Your copy should match the records below word for word and contain no pictures.

(Entries taken from a collection)
------------

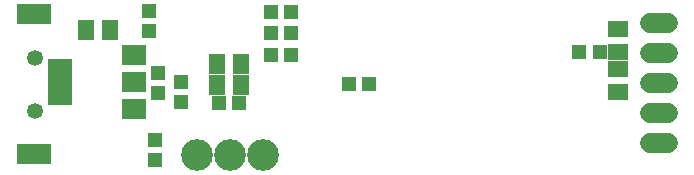
<source format=gbs>
G75*
%MOIN*%
%OFA0B0*%
%FSLAX24Y24*%
%IPPOS*%
%LPD*%
%AMOC8*
5,1,8,0,0,1.08239X$1,22.5*
%
%ADD10R,0.1181X0.0669*%
%ADD11R,0.0847X0.0651*%
%ADD12R,0.0847X0.1556*%
%ADD13R,0.0485X0.0473*%
%ADD14R,0.0572X0.0690*%
%ADD15R,0.0651X0.0572*%
%ADD16R,0.0473X0.0485*%
%ADD17R,0.0493X0.0454*%
%ADD18C,0.1060*%
%ADD19C,0.0532*%
%ADD20R,0.0454X0.0493*%
%ADD21C,0.0660*%
D10*
X007049Y002147D03*
X007049Y006832D03*
D11*
X010376Y005474D03*
X010376Y004569D03*
X010376Y003663D03*
D12*
X007895Y004569D03*
D13*
X011183Y004874D03*
X011183Y004185D03*
D14*
X013151Y004450D03*
X013939Y004450D03*
X013939Y005159D03*
X013151Y005159D03*
X009569Y006301D03*
X008781Y006301D03*
D15*
X026498Y006320D03*
X026498Y005572D03*
X026498Y004982D03*
X026498Y004234D03*
D16*
X025897Y005553D03*
X025208Y005553D03*
D17*
X013880Y003853D03*
X013210Y003853D03*
X011931Y003880D03*
X011931Y004549D03*
X010868Y006242D03*
X010868Y006911D03*
D18*
X012482Y002128D03*
X013584Y002128D03*
X014687Y002128D03*
D19*
X007088Y003584D03*
X007088Y005356D03*
D20*
X014943Y005474D03*
X015612Y005474D03*
X015612Y006183D03*
X014943Y006183D03*
X014943Y006891D03*
X015612Y006891D03*
X017541Y004490D03*
X018210Y004490D03*
X011065Y002620D03*
X011065Y001950D03*
D21*
X027576Y002529D02*
X028176Y002529D01*
X028176Y003529D02*
X027576Y003529D01*
X027576Y004529D02*
X028176Y004529D01*
X028176Y005529D02*
X027576Y005529D01*
X027576Y006529D02*
X028176Y006529D01*
M02*

</source>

------------

TASK OUTPUT:
<source format=gbs>
G75*
%MOIN*%
%OFA0B0*%
%FSLAX24Y24*%
%IPPOS*%
%LPD*%
%AMOC8*
5,1,8,0,0,1.08239X$1,22.5*
%
%ADD10R,0.1181X0.0669*%
%ADD11R,0.0847X0.0651*%
%ADD12R,0.0847X0.1556*%
%ADD13R,0.0485X0.0473*%
%ADD14R,0.0572X0.0690*%
%ADD15R,0.0651X0.0572*%
%ADD16R,0.0473X0.0485*%
%ADD17R,0.0493X0.0454*%
%ADD18C,0.1060*%
%ADD19C,0.0532*%
%ADD20R,0.0454X0.0493*%
%ADD21C,0.0660*%
D10*
X007049Y002147D03*
X007049Y006832D03*
D11*
X010376Y005474D03*
X010376Y004569D03*
X010376Y003663D03*
D12*
X007895Y004569D03*
D13*
X011183Y004874D03*
X011183Y004185D03*
D14*
X013151Y004450D03*
X013939Y004450D03*
X013939Y005159D03*
X013151Y005159D03*
X009569Y006301D03*
X008781Y006301D03*
D15*
X026498Y006320D03*
X026498Y005572D03*
X026498Y004982D03*
X026498Y004234D03*
D16*
X025897Y005553D03*
X025208Y005553D03*
D17*
X013880Y003853D03*
X013210Y003853D03*
X011931Y003880D03*
X011931Y004549D03*
X010868Y006242D03*
X010868Y006911D03*
D18*
X012482Y002128D03*
X013584Y002128D03*
X014687Y002128D03*
D19*
X007088Y003584D03*
X007088Y005356D03*
D20*
X014943Y005474D03*
X015612Y005474D03*
X015612Y006183D03*
X014943Y006183D03*
X014943Y006891D03*
X015612Y006891D03*
X017541Y004490D03*
X018210Y004490D03*
X011065Y002620D03*
X011065Y001950D03*
D21*
X027576Y002529D02*
X028176Y002529D01*
X028176Y003529D02*
X027576Y003529D01*
X027576Y004529D02*
X028176Y004529D01*
X028176Y005529D02*
X027576Y005529D01*
X027576Y006529D02*
X028176Y006529D01*
M02*

</source>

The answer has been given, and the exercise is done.